Materials provided: Begin
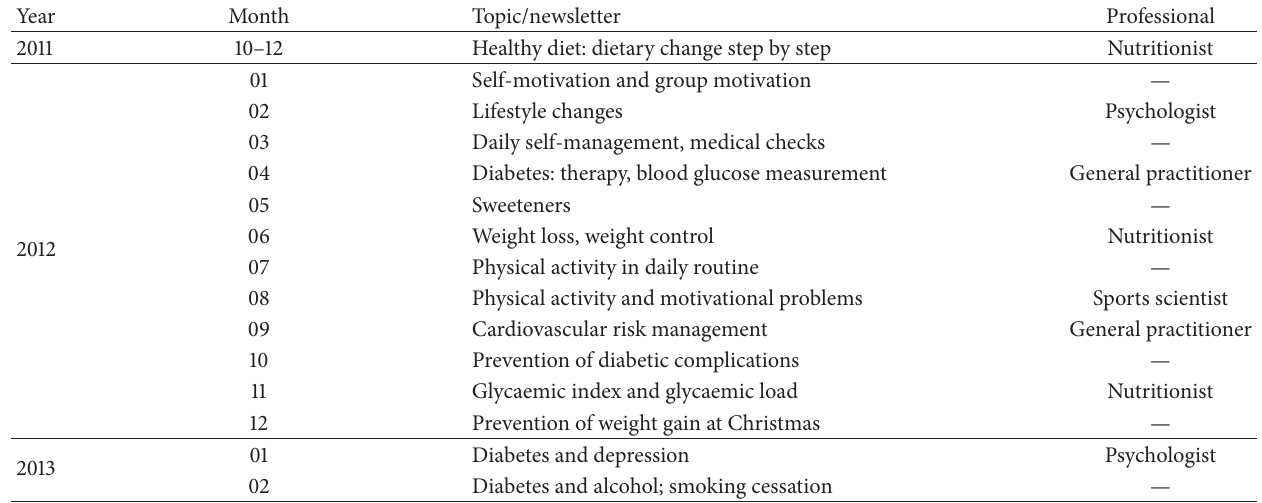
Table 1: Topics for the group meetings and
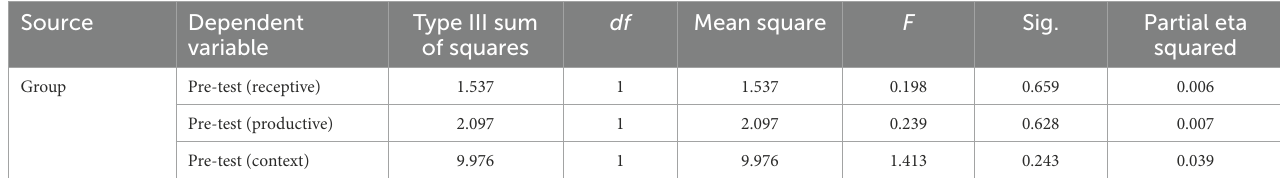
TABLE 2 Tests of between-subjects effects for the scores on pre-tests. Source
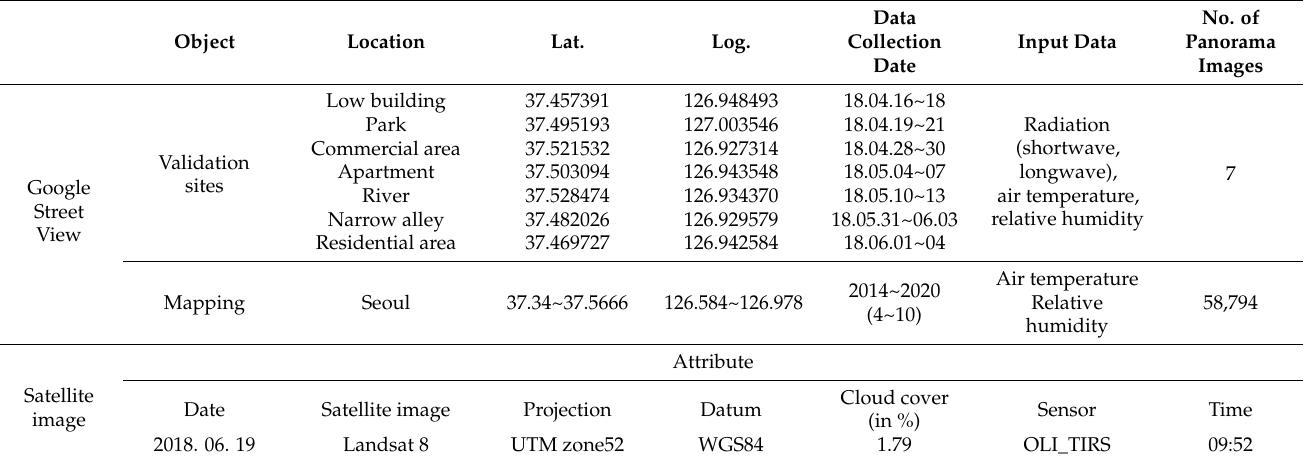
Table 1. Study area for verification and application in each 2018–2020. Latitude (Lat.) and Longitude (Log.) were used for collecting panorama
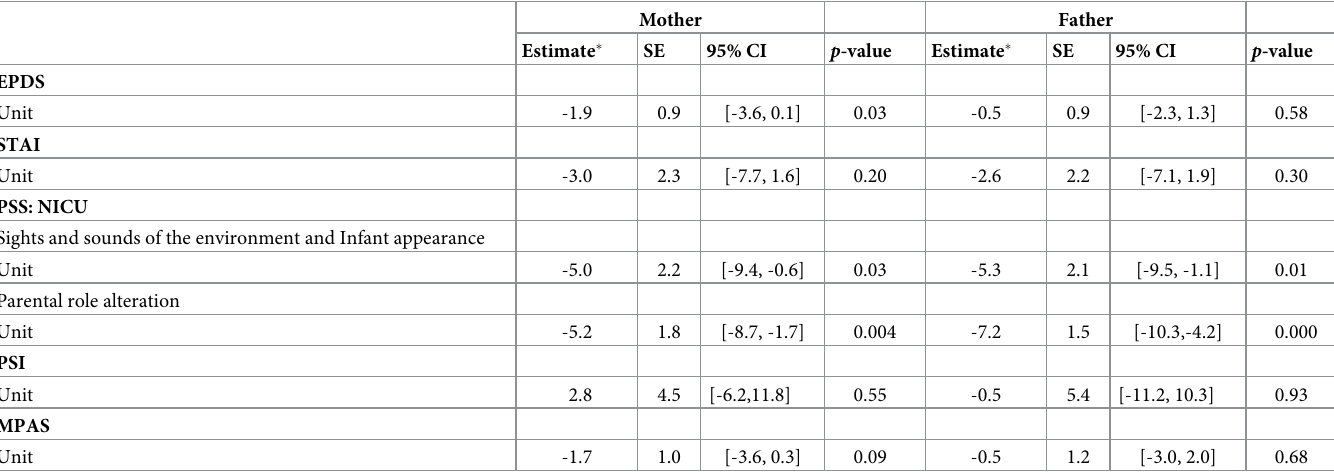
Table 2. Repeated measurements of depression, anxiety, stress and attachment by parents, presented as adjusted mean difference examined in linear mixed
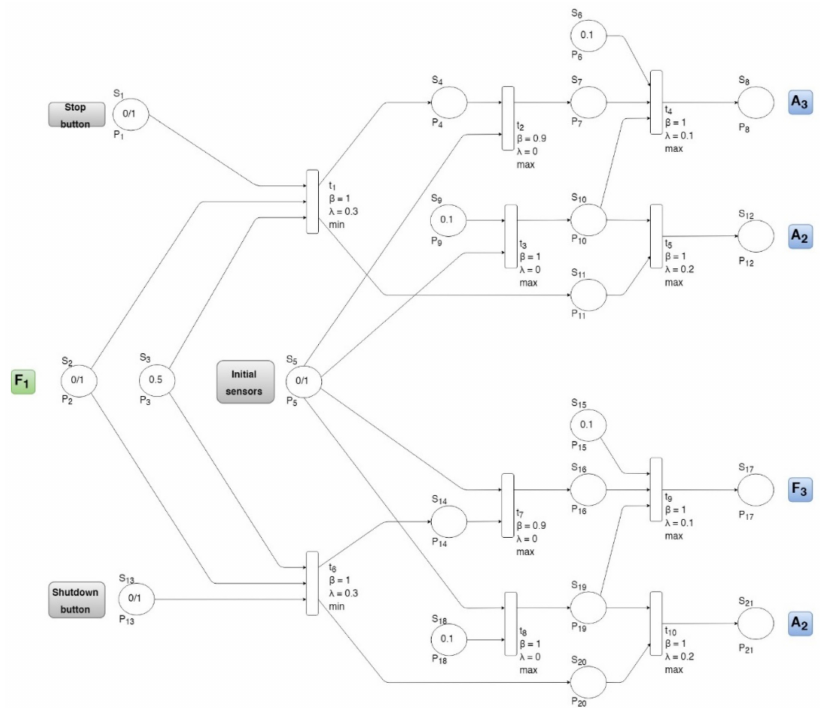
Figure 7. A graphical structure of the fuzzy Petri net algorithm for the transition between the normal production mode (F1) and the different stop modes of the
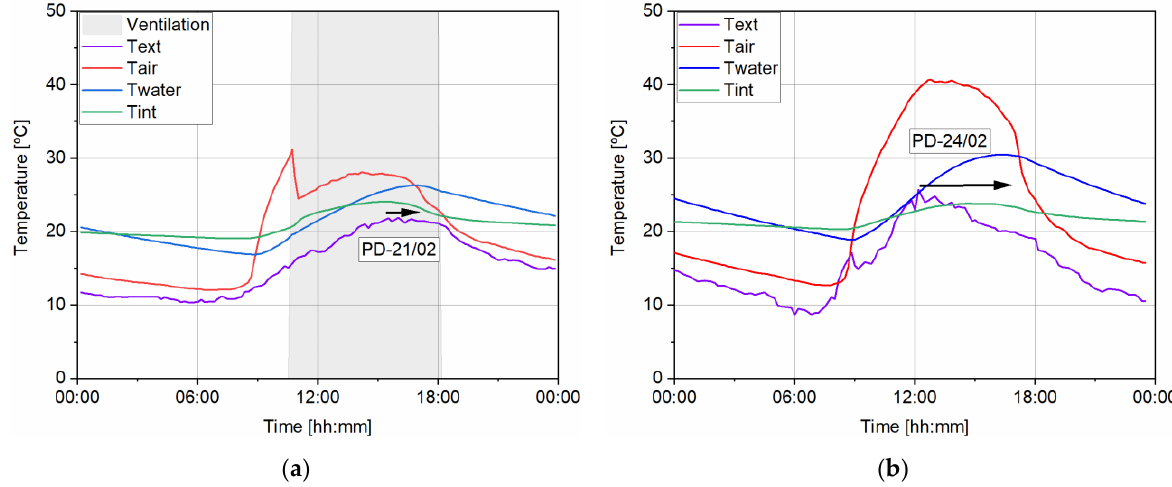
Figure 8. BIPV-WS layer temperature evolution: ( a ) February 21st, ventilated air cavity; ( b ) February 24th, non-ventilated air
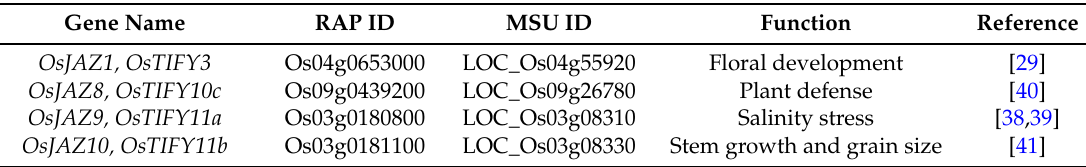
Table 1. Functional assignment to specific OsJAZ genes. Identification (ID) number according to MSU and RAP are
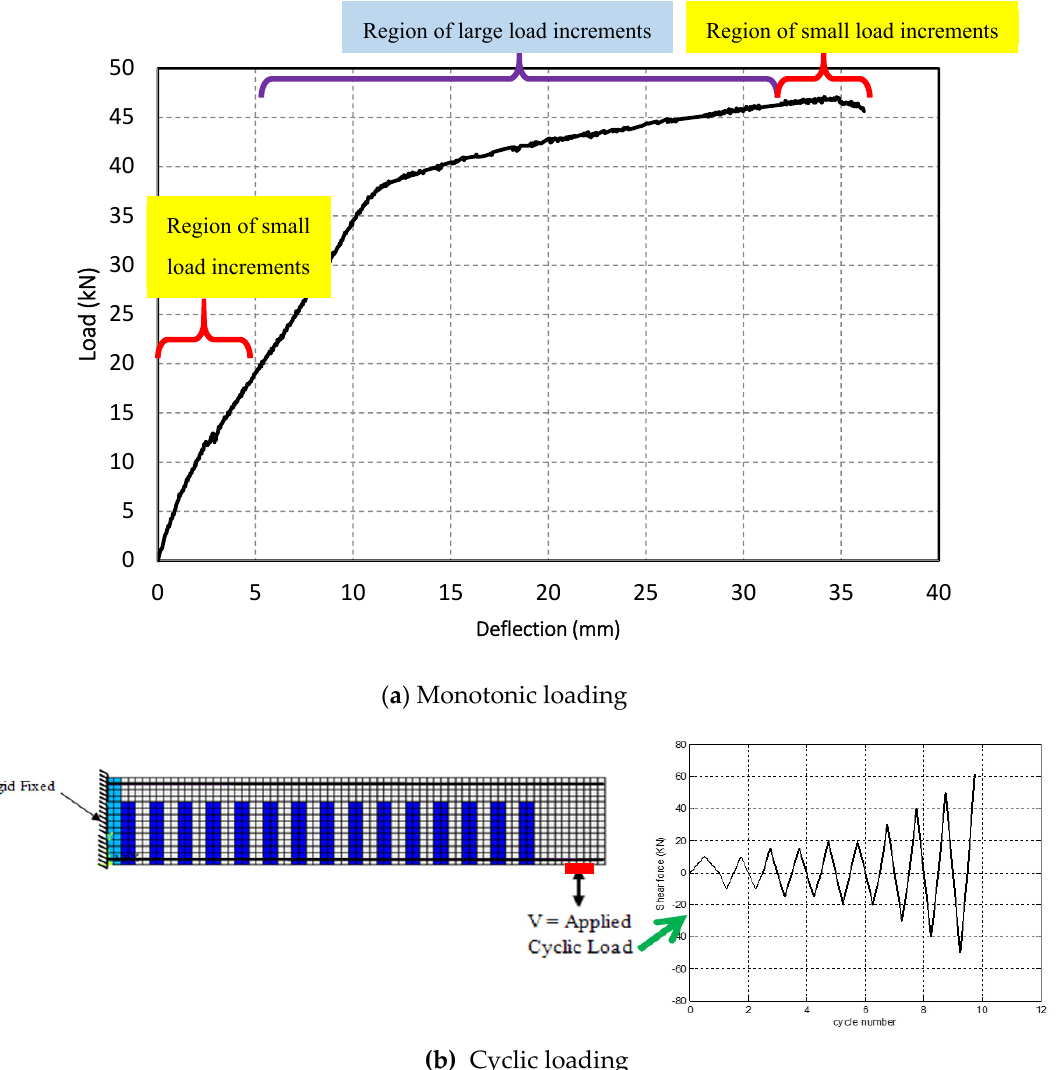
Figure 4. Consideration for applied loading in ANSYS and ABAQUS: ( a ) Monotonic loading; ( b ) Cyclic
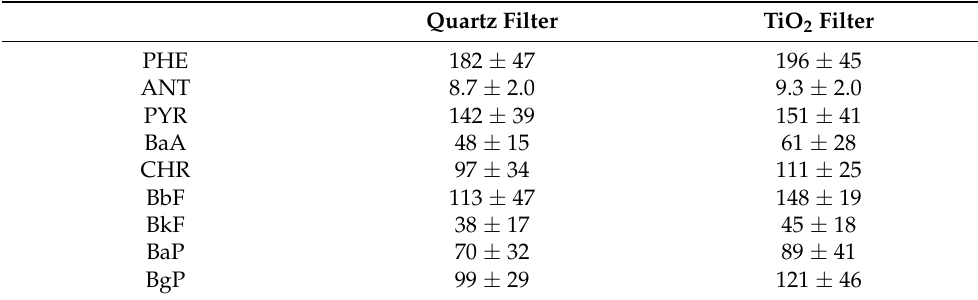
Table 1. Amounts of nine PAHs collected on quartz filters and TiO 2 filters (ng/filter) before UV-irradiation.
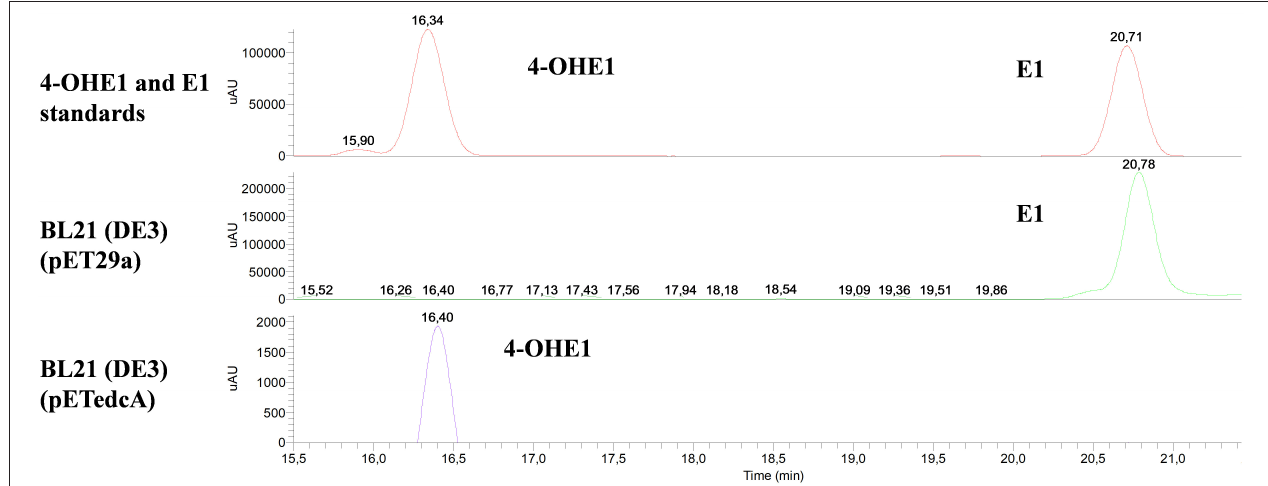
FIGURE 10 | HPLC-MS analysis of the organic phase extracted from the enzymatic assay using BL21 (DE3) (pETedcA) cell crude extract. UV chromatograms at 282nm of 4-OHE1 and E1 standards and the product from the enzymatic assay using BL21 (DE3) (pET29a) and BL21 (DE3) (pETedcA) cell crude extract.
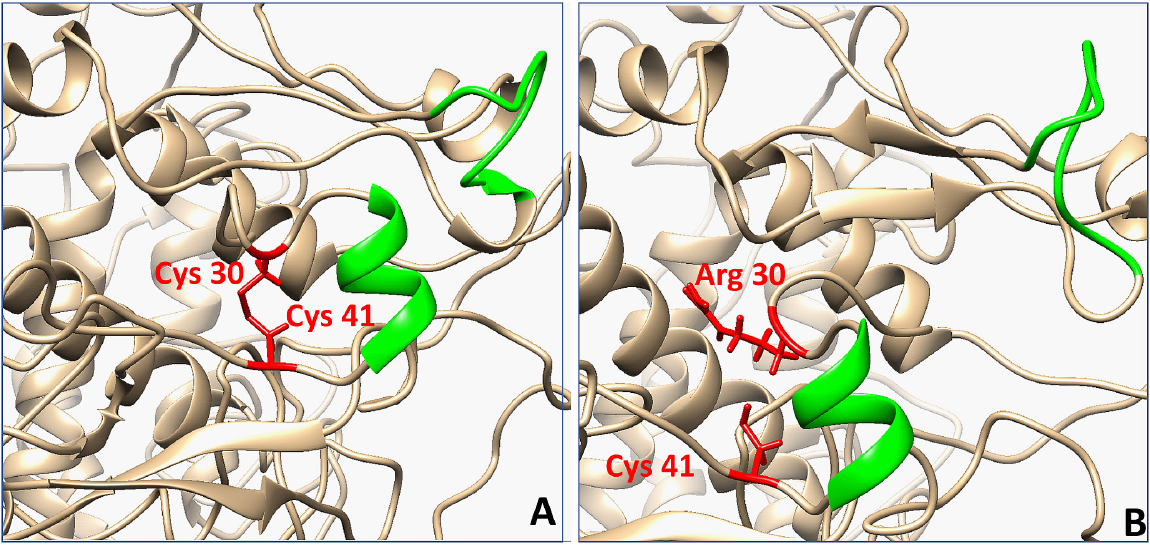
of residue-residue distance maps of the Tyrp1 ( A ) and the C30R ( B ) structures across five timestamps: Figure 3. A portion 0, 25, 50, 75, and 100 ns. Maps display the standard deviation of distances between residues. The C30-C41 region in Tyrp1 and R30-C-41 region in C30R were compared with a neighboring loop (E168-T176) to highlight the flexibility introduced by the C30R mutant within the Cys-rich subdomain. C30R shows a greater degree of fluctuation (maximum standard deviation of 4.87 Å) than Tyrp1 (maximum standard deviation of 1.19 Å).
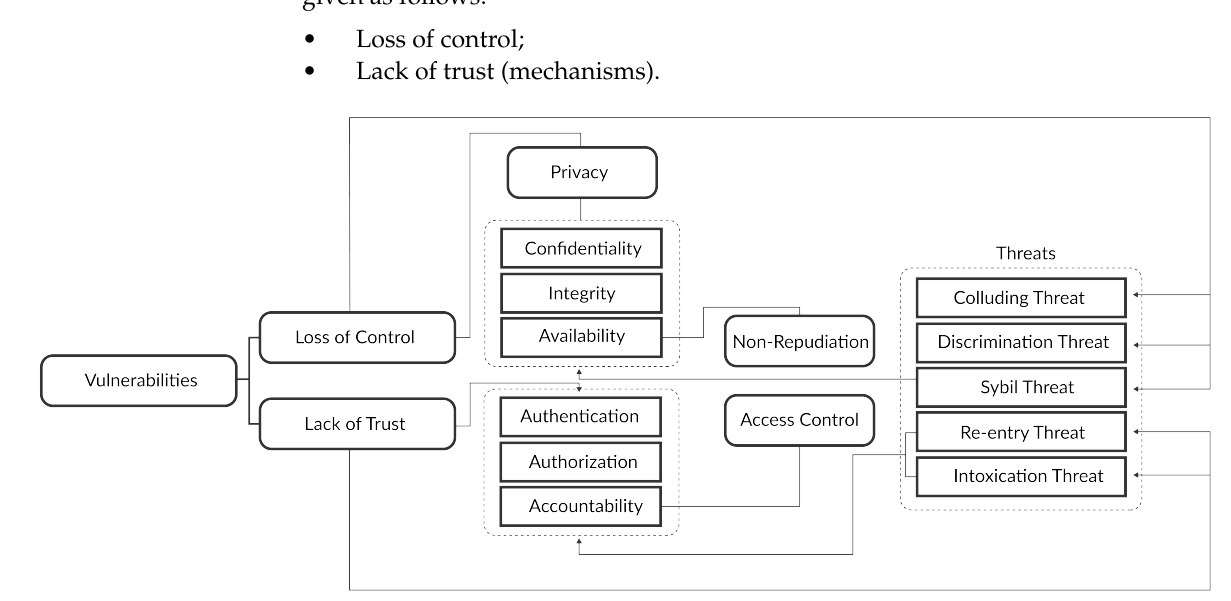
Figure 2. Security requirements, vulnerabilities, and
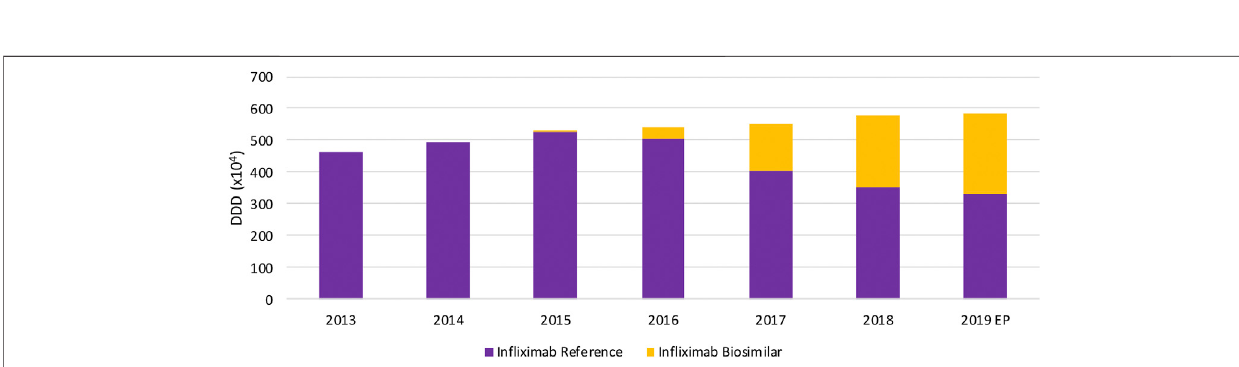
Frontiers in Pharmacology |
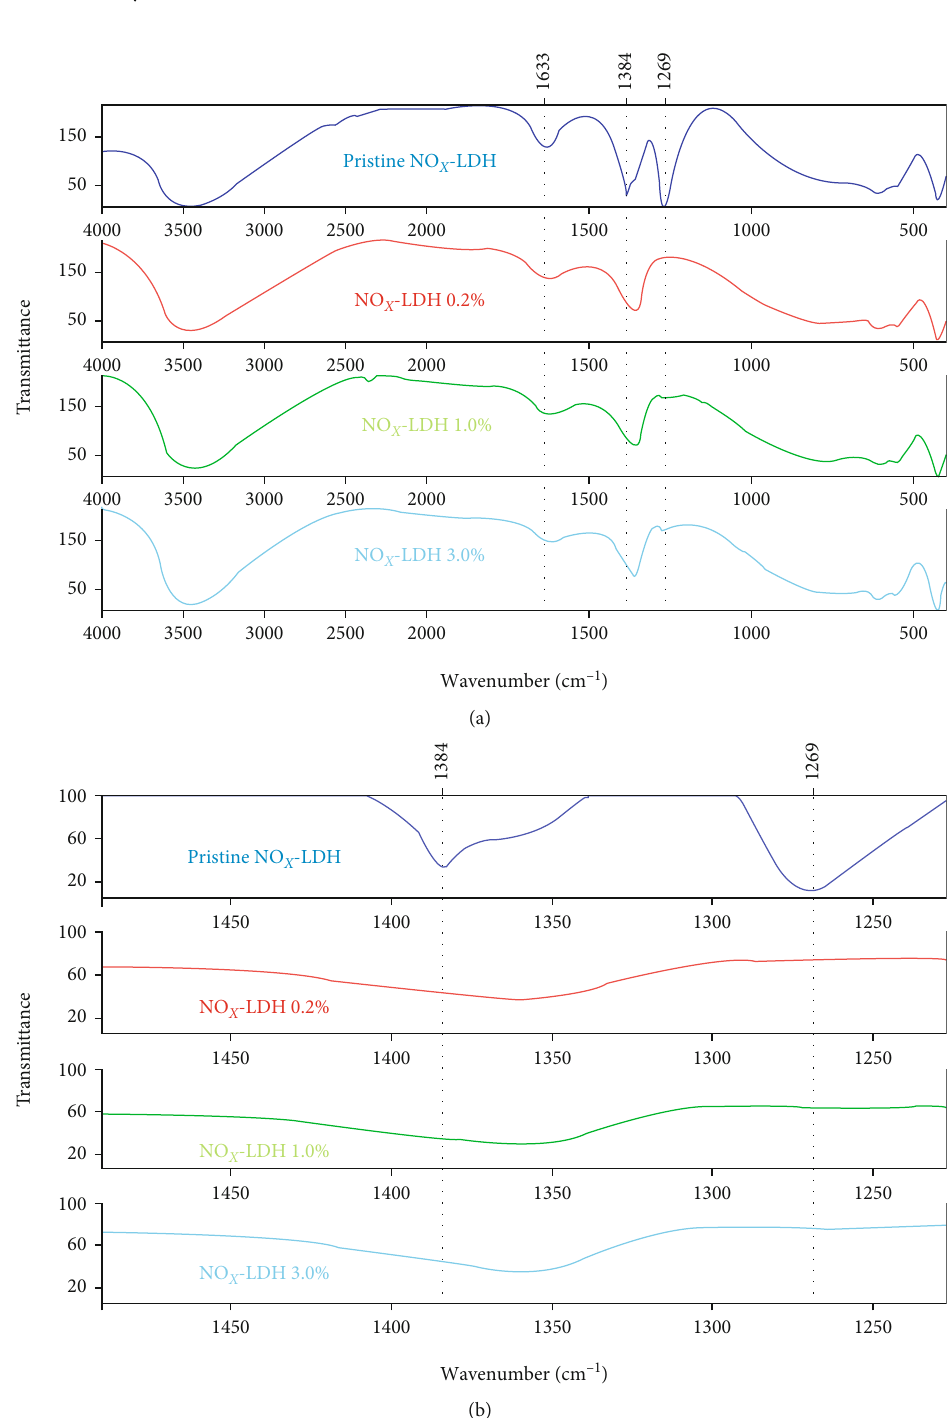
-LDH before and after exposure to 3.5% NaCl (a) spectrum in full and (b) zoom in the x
Materials provided: End
- [What the task asks]
Quote the records above exactly, from the first line through the line containing "Table 2. Repeated", and leave out the pictures.

- [Expected answer]
Table 1: Topics for the group meetings and
TABLE 2 Tests of between-subjects effects for the scores on pre-tests. Source
Table 1. Study area for verification and application in each 2018–2020. Latitude (Lat.) and Longitude (Log.) were used for collecting panorama
Table 2. Repeated measurements of depression, anxiety, stress and attachment by parents, presented as adjusted mean difference examined in linear mixed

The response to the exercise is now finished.